Still working in pastel.  I cleaned up the pastels I was using yesterday by putting them in a container of corn meal and shaking them gently.  It did the job.  I also took a different approach to today’s painting, and the difference is evident to me (cuz I did it!).

I decided to use a piece of 7×11 Uart 800 sanded pastel paper, which is the finest grit in the Uart series.  I bought a sample pack a while back, and now that I think I get how to use pastels fairly well, I thought it was time to begin.  Having cleaner pastels also helped.  I also decided to work from light to dark this time, like a watercolor, and it seems to have been a bit more successful.  My colors were getting rather muddy in the last one.  I also did not apply any fixative to the painting until it was done.  In the others I had used workable fixative between layers.

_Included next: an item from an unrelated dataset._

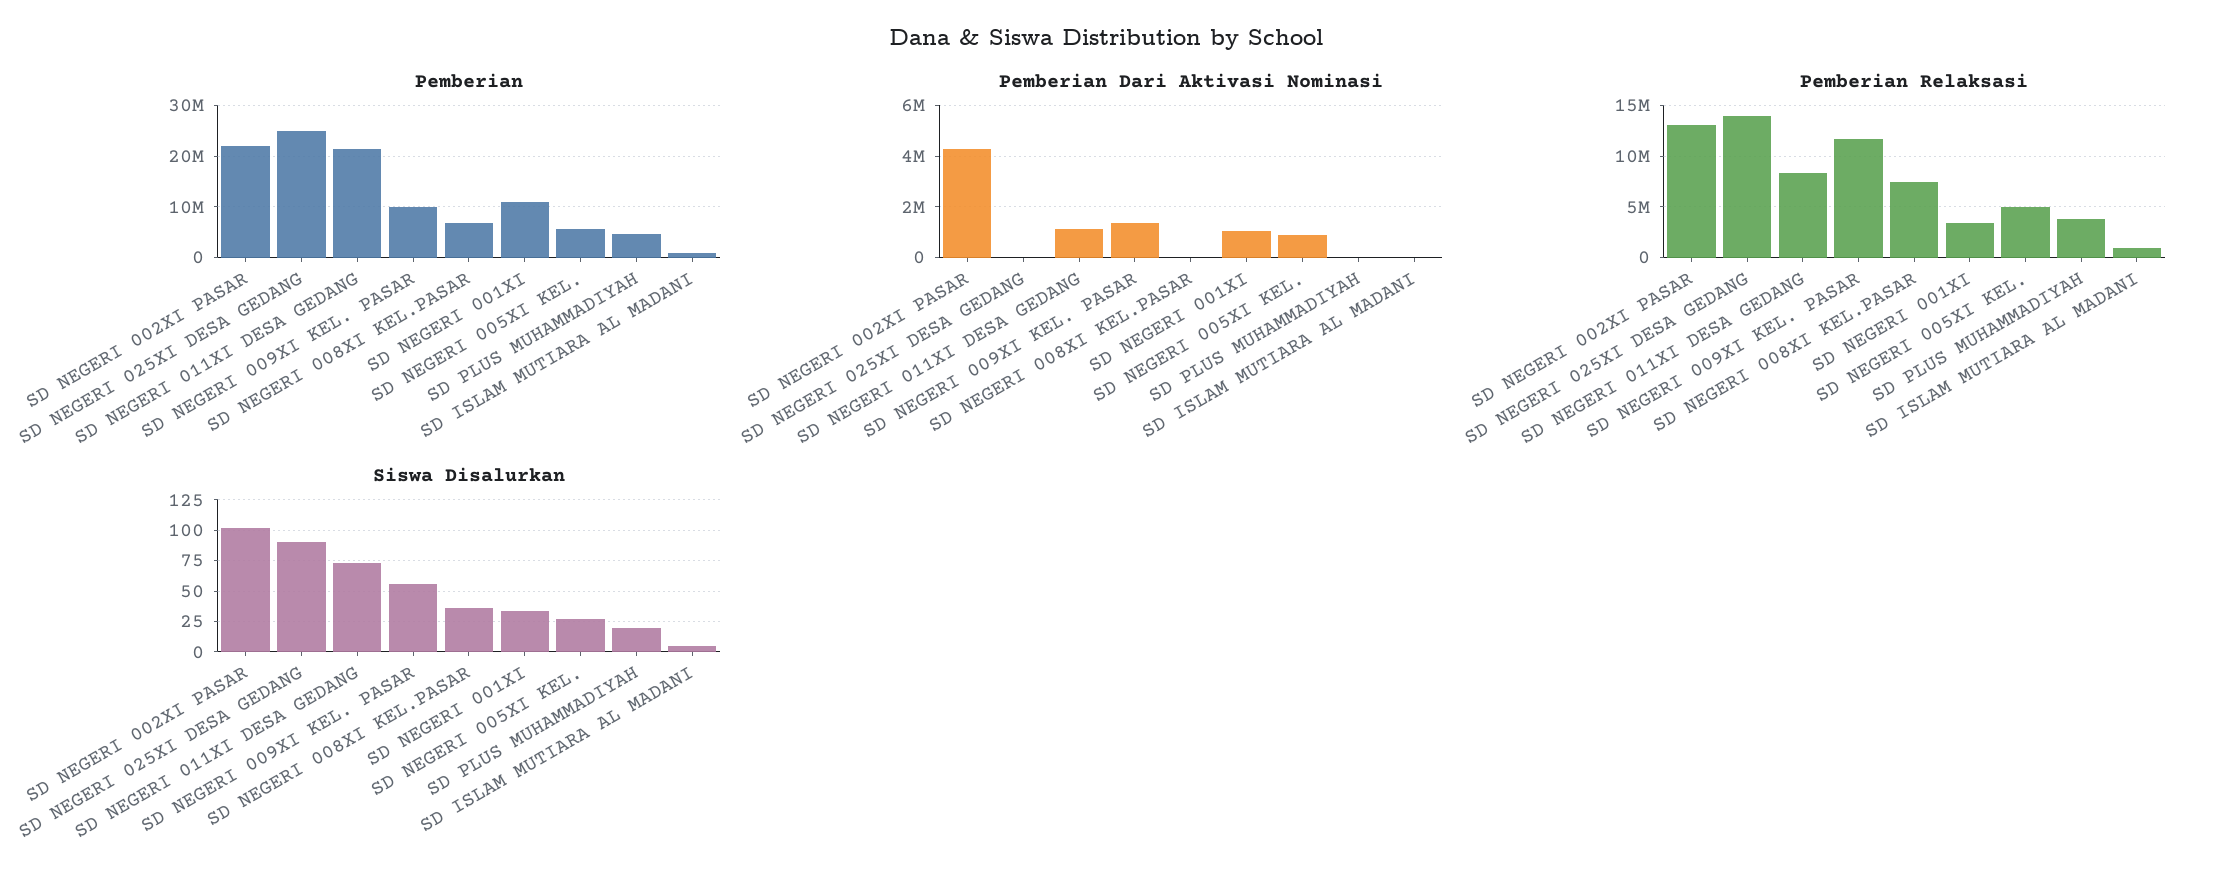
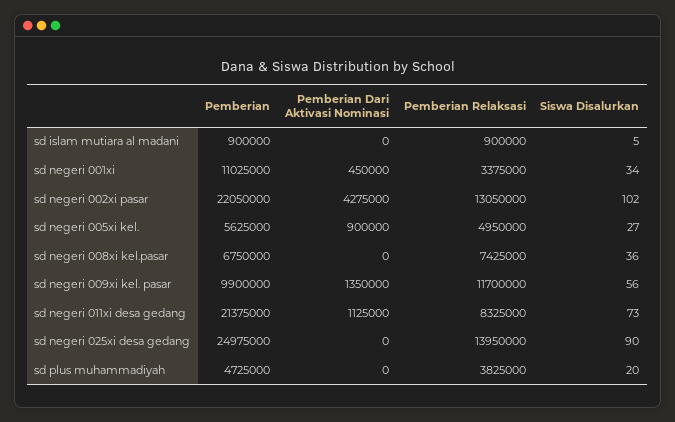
Pemberian Dari Aktivasi Nominasi, SD NEGERI 001XI: 1000000 -> 450000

Overall, rather a bit more pleased with this pastel painting than yesterday’s.  It was more pleasant to do, probably in part because I simplified my approach.  Working light to dark – putting in the sky and water first – may also have helped.  The Uart 800 sanded pastel paper was really nice, too, and gave a nice smooth finish as the paper has a very fine tooth to it.  I used a final fixative on it, but I am still unsure how many layers of final fixative are to be used.

Now, time to attach sleeves to the sweater I am knitting!